How to use CogView4?

  • The good news is that CogView4 is open-source, meaning anyone can download and use it for free! Its code and model files can be found on GitHub: https://github.com/THUDM/CogView4

  • If you're a beginner user, don't worry about the complex technical details. Zhipu also plans to launch the latest version, CogView4-6B-0304, on their "Zhipu Qingyan" platform on March 13th. When that happens, you'll just need to open the website or app, enter the description of the image you want to generate, and click a button to see the result. It's as simple as taking a photo with your phone.

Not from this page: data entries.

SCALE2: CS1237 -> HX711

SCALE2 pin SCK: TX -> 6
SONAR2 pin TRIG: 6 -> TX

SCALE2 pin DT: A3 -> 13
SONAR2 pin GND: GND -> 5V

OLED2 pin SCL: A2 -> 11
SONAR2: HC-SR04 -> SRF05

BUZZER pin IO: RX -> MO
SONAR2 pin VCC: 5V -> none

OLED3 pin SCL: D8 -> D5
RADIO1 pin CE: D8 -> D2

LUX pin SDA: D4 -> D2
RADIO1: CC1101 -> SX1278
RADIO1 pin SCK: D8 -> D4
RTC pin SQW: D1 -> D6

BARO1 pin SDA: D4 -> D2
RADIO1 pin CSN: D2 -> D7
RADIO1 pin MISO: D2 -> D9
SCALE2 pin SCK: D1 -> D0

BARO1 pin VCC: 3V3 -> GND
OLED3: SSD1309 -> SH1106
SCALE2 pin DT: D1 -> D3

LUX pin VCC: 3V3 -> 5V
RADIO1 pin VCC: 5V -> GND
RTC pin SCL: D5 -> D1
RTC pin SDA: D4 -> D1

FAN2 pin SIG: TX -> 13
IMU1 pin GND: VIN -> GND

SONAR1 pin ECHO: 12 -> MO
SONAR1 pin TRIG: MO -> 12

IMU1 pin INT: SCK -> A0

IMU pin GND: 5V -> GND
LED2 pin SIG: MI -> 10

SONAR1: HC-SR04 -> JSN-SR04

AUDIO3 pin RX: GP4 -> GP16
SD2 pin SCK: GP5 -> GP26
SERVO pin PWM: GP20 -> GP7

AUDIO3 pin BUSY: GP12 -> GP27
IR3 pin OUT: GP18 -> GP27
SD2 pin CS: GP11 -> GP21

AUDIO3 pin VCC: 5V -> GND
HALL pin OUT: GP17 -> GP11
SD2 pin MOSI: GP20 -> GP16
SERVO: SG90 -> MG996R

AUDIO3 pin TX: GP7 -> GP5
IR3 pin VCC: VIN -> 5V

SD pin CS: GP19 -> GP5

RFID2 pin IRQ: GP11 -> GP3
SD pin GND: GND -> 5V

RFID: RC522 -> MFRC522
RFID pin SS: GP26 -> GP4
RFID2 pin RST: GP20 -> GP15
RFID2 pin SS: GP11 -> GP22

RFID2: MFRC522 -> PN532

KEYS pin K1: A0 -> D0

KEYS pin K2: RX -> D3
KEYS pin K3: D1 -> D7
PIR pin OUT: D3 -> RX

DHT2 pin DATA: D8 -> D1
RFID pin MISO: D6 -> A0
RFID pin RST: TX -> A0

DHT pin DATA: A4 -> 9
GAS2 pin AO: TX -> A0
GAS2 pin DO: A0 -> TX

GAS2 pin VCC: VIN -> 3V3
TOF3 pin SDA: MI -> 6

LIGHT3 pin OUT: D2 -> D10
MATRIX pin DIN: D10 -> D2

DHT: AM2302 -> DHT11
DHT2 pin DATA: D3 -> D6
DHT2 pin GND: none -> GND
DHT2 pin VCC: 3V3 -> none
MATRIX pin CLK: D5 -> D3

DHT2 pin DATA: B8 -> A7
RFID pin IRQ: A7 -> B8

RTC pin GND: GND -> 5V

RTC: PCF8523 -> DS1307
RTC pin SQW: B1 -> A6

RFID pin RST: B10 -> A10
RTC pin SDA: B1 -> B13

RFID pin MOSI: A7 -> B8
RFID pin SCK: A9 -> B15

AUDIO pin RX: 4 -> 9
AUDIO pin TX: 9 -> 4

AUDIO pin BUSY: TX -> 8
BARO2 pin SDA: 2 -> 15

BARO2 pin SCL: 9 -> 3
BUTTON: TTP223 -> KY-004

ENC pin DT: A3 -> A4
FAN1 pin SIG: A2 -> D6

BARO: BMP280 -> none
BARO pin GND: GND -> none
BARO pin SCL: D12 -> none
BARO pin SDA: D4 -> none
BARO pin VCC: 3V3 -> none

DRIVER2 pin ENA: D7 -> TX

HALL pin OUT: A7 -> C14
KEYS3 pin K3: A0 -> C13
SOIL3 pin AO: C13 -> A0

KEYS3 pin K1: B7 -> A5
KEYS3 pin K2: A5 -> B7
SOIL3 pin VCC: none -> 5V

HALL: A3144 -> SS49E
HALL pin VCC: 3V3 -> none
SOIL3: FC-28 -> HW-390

Official website online use: https://open.bigmodel.cn/trialcenter/modeltrial?modelCode=glm-4-voice

What are some similar services in China?

The field of AI text-to-image is developing rapidly in China. In addition to CogView4, there are several similar tools, such as:

  • Wenxin Yige (Baidu): A text-to-image service launched by Baidu, supports Chinese input, and can generate artistic-style images, suitable for design and creativity.
  • Tongyi Wanxiang (Alibaba): Alibaba's image generation tool, also supports Chinese prompts, with good results, and is geared towards commercial applications.
  • Doubao (ByteDance): ByteDance's AI tool, supports text-to-image and multimodal creation, with a simple interface, suitable for beginners.

These services mostly have web versions or apps, making them easy to use, but some features may require payment. CogView4's advantage is that it's open-source and free, offering greater flexibility, especially for those who want to get their hands dirty.